### Data for this task
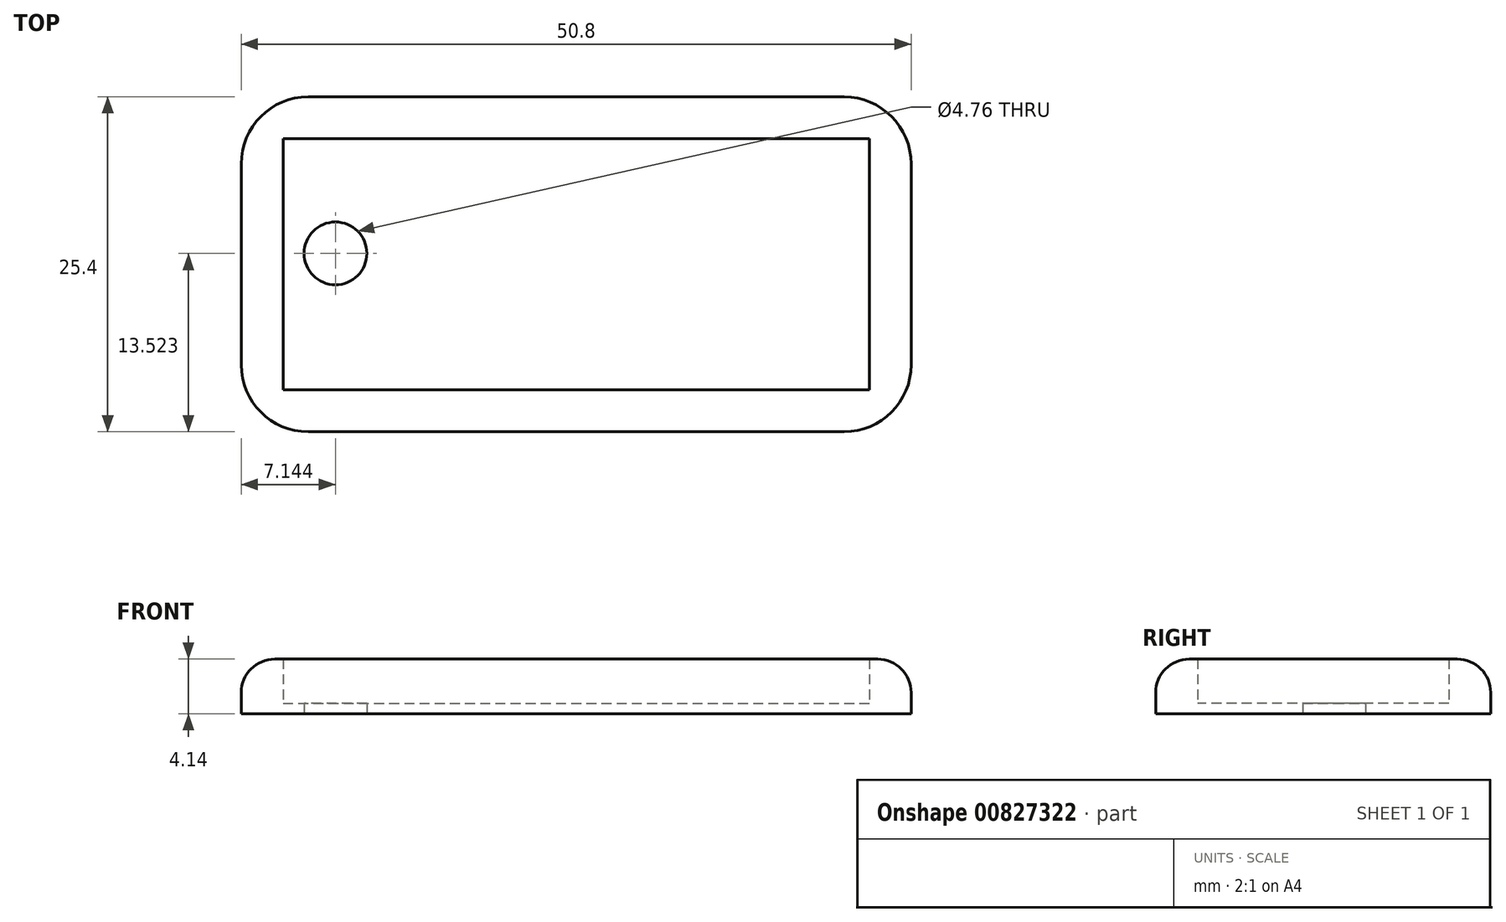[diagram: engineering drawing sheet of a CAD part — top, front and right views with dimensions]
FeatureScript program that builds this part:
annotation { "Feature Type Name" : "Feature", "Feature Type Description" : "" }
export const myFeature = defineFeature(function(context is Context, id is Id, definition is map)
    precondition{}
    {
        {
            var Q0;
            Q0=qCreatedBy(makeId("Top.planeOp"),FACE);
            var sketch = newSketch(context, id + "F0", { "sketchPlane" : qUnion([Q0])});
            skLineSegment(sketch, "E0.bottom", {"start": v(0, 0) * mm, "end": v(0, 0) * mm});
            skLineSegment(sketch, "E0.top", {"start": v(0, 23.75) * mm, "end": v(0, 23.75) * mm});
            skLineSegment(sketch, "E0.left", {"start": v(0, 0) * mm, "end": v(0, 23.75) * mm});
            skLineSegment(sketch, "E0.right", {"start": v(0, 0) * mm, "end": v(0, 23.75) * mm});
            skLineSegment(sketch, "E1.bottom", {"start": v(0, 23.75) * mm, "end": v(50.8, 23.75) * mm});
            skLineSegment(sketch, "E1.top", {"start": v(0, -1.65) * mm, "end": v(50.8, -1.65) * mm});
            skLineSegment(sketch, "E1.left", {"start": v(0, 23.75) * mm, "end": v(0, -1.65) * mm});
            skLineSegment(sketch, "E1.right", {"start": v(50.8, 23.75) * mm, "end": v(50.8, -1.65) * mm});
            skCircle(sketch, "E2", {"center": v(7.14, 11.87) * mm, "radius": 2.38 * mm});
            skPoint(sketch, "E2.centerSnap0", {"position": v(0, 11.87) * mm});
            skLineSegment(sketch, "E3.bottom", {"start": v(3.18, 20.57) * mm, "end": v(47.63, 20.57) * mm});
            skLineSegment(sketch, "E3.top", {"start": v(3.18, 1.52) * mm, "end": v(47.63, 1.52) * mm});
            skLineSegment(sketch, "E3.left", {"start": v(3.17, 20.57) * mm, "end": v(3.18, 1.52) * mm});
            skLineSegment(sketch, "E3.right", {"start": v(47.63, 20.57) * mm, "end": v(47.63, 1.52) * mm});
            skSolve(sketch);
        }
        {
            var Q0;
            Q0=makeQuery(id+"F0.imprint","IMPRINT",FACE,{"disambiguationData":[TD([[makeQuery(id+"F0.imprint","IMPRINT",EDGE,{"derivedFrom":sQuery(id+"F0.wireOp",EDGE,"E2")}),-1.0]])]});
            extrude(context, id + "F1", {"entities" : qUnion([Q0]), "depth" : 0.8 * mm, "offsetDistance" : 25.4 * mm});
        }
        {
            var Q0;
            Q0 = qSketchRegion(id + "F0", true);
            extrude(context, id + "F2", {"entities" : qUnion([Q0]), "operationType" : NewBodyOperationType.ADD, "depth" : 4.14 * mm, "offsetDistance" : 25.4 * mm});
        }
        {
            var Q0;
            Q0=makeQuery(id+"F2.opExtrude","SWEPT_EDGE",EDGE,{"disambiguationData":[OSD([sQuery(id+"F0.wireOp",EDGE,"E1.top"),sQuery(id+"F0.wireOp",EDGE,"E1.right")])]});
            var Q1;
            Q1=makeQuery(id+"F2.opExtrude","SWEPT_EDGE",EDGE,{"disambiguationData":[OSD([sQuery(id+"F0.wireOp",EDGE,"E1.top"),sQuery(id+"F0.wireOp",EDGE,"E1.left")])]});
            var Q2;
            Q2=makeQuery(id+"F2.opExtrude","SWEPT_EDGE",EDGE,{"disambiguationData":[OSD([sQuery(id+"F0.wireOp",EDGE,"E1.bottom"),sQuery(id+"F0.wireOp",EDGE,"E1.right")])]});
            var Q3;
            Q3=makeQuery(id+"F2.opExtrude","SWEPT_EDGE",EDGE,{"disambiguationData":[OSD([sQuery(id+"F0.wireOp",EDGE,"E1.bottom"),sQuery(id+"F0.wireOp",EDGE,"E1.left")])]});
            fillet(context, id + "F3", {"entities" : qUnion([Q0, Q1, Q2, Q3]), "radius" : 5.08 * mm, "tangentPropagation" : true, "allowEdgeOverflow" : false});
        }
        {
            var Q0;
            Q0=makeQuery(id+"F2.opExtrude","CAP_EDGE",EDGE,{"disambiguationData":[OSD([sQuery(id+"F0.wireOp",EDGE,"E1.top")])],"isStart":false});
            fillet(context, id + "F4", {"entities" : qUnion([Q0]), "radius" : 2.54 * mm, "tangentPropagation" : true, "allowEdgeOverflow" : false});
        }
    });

### Objective
Collect every line in the entries above that contains the string "qUnion", and copy each one out. Only matches with the same capitalization count.

### Solution below
            var sketch = newSketch(context, id + "F0", { "sketchPlane" : qUnion([Q0])});
            extrude(context, id + "F1", {"entities" : qUnion([Q0]), "depth" : 0.8 * mm, "offsetDistance" : 25.4 * mm});
            extrude(context, id + "F2", {"entities" : qUnion([Q0]), "operationType" : NewBodyOperationType.ADD, "depth" : 4.14 * mm, "offsetDistance" : 25.4 * mm});
            fillet(context, id + "F3", {"entities" : qUnion([Q0, Q1, Q2, Q3]), "radius" : 5.08 * mm, "tangentPropagation" : true, "allowEdgeOverflow" : false});
            fillet(context, id + "F4", {"entities" : qUnion([Q0]), "radius" : 2.54 * mm, "tangentPropagation" : true, "allowEdgeOverflow" : false});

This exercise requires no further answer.